STATE URGED FOR QUICK DECISION ON INFRASTRUCTURE REFORM

Written on the 16 March 2011

STATE URGED FOR QUICK DECISION ON INFRASTRUCTURE REFORM

QUEENSLAND’S peak housing and construction industry body has thrown its support behind the State Government’s Infrastructure Charges Taskforce report, but is urging for a quick decision.

Master Builders director of housing policy Paul Bidwell, says many of the recommendations will improve housing affordability but further measures should be implemented.

“Our major concern is the setting of a maximum for residential development. The Taskforce is recommending a charge of $20,000 to $30,000 per house for trunk infrastructure, which includes water, sewerage, stormwater, roads and parks,” says Bidwell.

“In our response to the taskforce, Master Builders put forward a strong case to have these charges capped at a maximum of $20,000. Anything beyond that is excessive and will have major repercussions for housing affordability.

“The current charges vary greatly between local governments; for example around $15,000 in Logan City to more than $40,000 in Redlands. Our position is that the cost of providing trunk infrastructure should be shared by developers and rate payers.

“While we support the concept of a cap, as it is simple and provides the industry with a level of certainty, we believe that there is no basis for a figure exceeding $20,000.”

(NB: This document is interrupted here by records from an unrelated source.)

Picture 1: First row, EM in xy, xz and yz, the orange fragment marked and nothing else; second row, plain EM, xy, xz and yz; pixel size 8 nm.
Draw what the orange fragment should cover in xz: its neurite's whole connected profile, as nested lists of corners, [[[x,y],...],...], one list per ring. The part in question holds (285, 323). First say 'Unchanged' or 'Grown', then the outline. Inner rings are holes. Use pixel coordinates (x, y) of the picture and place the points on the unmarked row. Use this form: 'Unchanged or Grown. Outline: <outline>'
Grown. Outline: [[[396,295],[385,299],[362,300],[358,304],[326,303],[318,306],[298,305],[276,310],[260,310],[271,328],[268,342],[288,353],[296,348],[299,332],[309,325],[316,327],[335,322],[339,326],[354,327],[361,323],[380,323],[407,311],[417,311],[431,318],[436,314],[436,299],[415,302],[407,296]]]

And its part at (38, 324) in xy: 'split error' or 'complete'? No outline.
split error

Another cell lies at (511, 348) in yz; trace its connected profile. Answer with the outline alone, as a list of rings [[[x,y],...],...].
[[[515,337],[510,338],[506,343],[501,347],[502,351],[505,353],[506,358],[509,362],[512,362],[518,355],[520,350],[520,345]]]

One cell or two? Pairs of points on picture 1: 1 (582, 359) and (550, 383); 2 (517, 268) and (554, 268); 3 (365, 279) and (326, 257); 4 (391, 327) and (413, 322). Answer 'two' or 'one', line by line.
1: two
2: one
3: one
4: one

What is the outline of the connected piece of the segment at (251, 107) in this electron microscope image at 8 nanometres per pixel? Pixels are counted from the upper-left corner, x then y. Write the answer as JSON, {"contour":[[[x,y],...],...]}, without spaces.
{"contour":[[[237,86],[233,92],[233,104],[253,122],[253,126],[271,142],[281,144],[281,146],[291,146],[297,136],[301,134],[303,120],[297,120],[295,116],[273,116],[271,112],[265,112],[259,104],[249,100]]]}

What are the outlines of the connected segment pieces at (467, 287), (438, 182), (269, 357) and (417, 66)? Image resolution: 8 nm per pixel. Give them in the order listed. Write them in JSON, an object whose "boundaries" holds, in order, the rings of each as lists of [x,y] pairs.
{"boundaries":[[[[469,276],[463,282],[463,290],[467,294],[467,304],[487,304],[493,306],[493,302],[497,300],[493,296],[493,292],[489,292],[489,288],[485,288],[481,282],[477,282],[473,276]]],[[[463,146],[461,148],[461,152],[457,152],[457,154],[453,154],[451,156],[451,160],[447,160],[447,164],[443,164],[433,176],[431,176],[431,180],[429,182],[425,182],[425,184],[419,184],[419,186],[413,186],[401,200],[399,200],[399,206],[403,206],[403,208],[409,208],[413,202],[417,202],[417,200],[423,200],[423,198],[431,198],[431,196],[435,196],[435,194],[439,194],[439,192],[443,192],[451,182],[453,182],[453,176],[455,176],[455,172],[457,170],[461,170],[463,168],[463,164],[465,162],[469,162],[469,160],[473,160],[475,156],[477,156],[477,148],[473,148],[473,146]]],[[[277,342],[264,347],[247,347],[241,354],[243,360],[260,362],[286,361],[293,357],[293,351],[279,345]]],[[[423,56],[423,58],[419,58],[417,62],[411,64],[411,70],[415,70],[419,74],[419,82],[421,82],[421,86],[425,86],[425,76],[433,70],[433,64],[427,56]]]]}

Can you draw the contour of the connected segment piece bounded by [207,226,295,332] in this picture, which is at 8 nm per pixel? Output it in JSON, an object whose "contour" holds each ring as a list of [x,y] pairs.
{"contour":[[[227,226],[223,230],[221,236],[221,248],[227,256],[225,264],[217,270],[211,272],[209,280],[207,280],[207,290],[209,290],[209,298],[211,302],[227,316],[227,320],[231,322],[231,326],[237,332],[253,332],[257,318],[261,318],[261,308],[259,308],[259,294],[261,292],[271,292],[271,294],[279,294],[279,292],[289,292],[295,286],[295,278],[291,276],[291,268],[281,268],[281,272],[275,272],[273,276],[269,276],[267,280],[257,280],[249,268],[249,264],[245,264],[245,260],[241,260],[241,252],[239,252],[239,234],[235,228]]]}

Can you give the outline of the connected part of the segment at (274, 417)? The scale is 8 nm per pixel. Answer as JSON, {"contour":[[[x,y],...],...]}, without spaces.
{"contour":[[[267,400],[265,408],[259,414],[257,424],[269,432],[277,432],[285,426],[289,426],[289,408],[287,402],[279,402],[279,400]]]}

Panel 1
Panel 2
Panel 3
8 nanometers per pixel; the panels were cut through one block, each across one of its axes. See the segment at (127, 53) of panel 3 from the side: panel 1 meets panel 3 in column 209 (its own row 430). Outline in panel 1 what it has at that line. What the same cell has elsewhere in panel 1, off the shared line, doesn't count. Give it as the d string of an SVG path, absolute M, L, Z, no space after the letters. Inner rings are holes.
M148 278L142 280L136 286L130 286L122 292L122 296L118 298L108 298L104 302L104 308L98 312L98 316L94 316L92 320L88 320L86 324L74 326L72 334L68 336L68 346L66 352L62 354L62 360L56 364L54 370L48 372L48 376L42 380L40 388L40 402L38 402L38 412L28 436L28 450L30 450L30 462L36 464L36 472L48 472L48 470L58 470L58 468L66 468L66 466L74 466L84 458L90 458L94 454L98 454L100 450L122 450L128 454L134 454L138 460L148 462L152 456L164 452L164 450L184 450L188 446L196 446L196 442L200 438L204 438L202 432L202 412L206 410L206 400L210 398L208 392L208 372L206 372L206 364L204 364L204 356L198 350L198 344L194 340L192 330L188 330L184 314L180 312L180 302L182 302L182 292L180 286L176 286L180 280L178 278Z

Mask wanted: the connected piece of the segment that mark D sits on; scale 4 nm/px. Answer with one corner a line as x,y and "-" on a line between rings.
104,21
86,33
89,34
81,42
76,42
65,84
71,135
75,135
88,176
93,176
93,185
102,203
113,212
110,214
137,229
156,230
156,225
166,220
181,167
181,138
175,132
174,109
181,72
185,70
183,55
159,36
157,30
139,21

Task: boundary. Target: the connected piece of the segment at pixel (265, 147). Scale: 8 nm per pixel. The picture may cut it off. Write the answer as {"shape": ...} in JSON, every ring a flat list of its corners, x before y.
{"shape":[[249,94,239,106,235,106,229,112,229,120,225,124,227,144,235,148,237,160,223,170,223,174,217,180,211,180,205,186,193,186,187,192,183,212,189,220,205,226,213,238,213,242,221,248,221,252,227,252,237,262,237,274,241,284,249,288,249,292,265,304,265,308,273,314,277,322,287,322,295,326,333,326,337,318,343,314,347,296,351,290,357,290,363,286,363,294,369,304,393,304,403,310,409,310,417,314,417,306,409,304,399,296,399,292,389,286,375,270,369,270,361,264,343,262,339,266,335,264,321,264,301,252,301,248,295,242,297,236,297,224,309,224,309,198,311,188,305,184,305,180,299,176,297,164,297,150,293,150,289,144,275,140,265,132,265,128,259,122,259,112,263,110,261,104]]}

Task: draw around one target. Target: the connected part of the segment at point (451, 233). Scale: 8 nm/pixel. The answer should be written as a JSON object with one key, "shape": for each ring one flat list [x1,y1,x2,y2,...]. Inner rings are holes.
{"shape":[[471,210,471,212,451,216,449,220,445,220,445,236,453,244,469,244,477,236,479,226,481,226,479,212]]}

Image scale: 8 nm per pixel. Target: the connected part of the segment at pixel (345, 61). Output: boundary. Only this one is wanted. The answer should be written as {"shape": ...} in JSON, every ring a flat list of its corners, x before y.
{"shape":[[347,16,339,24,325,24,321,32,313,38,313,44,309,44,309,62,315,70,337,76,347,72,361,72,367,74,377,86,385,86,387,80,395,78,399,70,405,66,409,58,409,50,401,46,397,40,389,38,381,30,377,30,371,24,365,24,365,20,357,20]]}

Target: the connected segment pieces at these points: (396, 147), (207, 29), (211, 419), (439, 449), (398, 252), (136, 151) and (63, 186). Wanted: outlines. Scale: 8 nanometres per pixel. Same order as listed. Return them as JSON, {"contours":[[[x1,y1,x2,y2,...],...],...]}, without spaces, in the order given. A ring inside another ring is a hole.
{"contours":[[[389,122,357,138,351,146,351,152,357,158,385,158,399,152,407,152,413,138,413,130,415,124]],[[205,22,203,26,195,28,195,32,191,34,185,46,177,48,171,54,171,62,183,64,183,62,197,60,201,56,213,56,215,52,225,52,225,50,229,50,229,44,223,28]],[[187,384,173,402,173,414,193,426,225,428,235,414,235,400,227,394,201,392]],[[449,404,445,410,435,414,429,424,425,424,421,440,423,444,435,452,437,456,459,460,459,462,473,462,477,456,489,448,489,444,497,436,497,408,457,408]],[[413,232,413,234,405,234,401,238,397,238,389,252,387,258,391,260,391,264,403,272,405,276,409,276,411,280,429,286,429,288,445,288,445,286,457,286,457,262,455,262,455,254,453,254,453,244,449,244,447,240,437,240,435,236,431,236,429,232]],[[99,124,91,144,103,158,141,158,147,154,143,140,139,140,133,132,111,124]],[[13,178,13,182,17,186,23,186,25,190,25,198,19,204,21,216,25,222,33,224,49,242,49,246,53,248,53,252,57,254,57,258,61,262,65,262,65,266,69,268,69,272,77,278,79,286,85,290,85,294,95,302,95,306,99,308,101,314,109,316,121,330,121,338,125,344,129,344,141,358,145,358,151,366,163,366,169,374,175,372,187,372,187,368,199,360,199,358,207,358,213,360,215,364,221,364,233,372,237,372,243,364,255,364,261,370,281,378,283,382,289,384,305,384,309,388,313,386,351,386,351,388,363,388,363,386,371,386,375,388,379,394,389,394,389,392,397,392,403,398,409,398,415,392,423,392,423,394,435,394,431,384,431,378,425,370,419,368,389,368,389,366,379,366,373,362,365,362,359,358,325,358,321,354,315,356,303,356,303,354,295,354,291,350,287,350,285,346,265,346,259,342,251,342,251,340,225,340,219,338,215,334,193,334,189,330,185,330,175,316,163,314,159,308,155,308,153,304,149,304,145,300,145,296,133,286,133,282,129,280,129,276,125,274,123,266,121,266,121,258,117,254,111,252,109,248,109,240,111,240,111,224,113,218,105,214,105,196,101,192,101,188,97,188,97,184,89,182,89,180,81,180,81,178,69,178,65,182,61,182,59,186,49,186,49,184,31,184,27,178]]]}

Bidwell says Queensland has ‘some of the most unaffordable housing in the world’, and has also been suffering from high interest rates, subdued consumer confidence and tight lending criteria.

He says action needs to be taken sooner rather than later.

“We are now at the cross roads on the issue of infrastructure charges and a decision must be made regarding the capping of charges,” he says.

“The government has made it clear that this is not an issue to be discussed at the Building Revival Forum on 12 April 2011, so it is important they make a decision quickly.

“Infrastructure charges are just one of a number of important issues to rectify so we can get the building industry back on the slow road to recovery.”